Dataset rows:
## Begin

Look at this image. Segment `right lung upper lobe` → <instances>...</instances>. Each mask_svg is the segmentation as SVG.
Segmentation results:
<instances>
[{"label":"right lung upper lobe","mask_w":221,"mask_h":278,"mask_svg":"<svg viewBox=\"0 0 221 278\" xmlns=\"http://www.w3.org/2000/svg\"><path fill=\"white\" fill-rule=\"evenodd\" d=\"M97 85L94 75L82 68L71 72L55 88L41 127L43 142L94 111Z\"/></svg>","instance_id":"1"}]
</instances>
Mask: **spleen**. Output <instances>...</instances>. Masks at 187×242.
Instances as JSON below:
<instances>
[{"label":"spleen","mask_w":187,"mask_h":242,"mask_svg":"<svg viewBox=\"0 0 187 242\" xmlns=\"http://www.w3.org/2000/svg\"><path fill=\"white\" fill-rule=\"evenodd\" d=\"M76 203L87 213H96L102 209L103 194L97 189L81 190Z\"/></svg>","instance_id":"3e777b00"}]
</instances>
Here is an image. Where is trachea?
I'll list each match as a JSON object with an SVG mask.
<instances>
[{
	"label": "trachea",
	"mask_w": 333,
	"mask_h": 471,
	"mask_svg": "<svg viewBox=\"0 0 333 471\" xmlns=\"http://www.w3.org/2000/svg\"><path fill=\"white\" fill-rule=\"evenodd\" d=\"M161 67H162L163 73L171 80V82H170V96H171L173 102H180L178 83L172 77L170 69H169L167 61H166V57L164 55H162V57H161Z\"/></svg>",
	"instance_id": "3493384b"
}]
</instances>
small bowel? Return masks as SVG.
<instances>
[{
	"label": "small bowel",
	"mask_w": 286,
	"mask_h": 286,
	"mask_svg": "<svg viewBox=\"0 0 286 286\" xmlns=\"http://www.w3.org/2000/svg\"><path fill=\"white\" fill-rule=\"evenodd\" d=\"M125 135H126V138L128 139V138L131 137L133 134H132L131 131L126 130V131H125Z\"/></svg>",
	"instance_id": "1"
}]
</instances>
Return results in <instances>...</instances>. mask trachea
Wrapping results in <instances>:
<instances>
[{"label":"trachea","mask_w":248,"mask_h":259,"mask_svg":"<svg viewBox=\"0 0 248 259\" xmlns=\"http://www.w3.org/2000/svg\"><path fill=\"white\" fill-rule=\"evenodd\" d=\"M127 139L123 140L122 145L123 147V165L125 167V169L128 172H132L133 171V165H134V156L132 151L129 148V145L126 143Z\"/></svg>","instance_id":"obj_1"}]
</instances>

## End

● **Given instruction**: Convert every line of the items above into a JSON array of strings, one string per line, with blank lines omitted.

● **Worked answer**:
[
  "Look at this image. Segment `right lung upper lobe` → <instances>...</instances>. Each mask_svg is the segmentation as SVG.",
  "Segmentation results:",
  "<instances>",
  "[{\"label\":\"right lung upper lobe\",\"mask_w\":221,\"mask_h\":278,\"mask_svg\":\"<svg viewBox=\\\"0 0 221 278\\\" xmlns=\\\"http://www.w3.org/2000/svg\\\"><path fill=\\\"white\\\" fill-rule=\\\"evenodd\\\" d=\\\"M97 85L94 75L82 68L71 72L55 88L41 127L43 142L94 111Z\\\"/></svg>\",\"instance_id\":\"1\"}]",
  "</instances>",
  "Mask: **spleen**. Output <instances>...</instances>. Masks at 187×242.",
  "Instances as JSON below:",
  "<instances>",
  "[{\"label\":\"spleen\",\"mask_w\":187,\"mask_h\":242,\"mask_svg\":\"<svg viewBox=\\\"0 0 187 242\\\" xmlns=\\\"http://www.w3.org/2000/svg\\\"><path fill=\\\"white\\\" fill-rule=\\\"evenodd\\\" d=\\\"M76 203L87 213H96L102 209L103 194L97 189L81 190Z\\\"/></svg>\",\"instance_id\":\"3e777b00\"}]",
  "</instances>",
  "Here is an image. Where is trachea?",
  "I'll list each match as a JSON object with an SVG mask.",
  "<instances>",
  "[{",
  "\t\"label\": \"trachea\",",
  "\t\"mask_w\": 333,",
  "\t\"mask_h\": 471,",
  "\t\"mask_svg\": \"<svg viewBox=\\\"0 0 333 471\\\" xmlns=\\\"http://www.w3.org/2000/svg\\\"><path fill=\\\"white\\\" fill-rule=\\\"evenodd\\\" d=\\\"M161 67H162L163 73L171 80V82H170V96H171L173 102H180L178 83L172 77L170 69H169L167 61H166V57L164 55H162V57H161Z\\\"/></svg>\",",
  "\t\"instance_id\": \"3493384b\"",
  "}]",
  "</instances>",
  "small bowel? Return masks as SVG.",
  "<instances>",
  "[{",
  "\t\"label\": \"small bowel\",",
  "\t\"mask_w\": 286,",
  "\t\"mask_h\": 286,",
  "\t\"mask_svg\": \"<svg viewBox=\\\"0 0 286 286\\\" xmlns=\\\"http://www.w3.org/2000/svg\\\"><path fill=\\\"white\\\" fill-rule=\\\"evenodd\\\" d=\\\"M125 135H126V138L128 139V138L131 137L133 134H132L131 131L126 130V131H125Z\\\"/></svg>\",",
  "\t\"instance_id\": \"1\"",
  "}]",
  "</instances>",
  "Return results in <instances>...</instances>. mask trachea",
  "Wrapping results in <instances>:",
  "<instances>",
  "[{\"label\":\"trachea\",\"mask_w\":248,\"mask_h\":259,\"mask_svg\":\"<svg viewBox=\\\"0 0 248 259\\\" xmlns=\\\"http://www.w3.org/2000/svg\\\"><path fill=\\\"white\\\" fill-rule=\\\"evenodd\\\" d=\\\"M127 139L123 140L122 145L123 147V165L125 167V169L128 172H132L133 171V165H134V156L132 151L129 148V145L126 143Z\\\"/></svg>\",\"instance_id\":\"obj_1\"}]",
  "</instances>"
]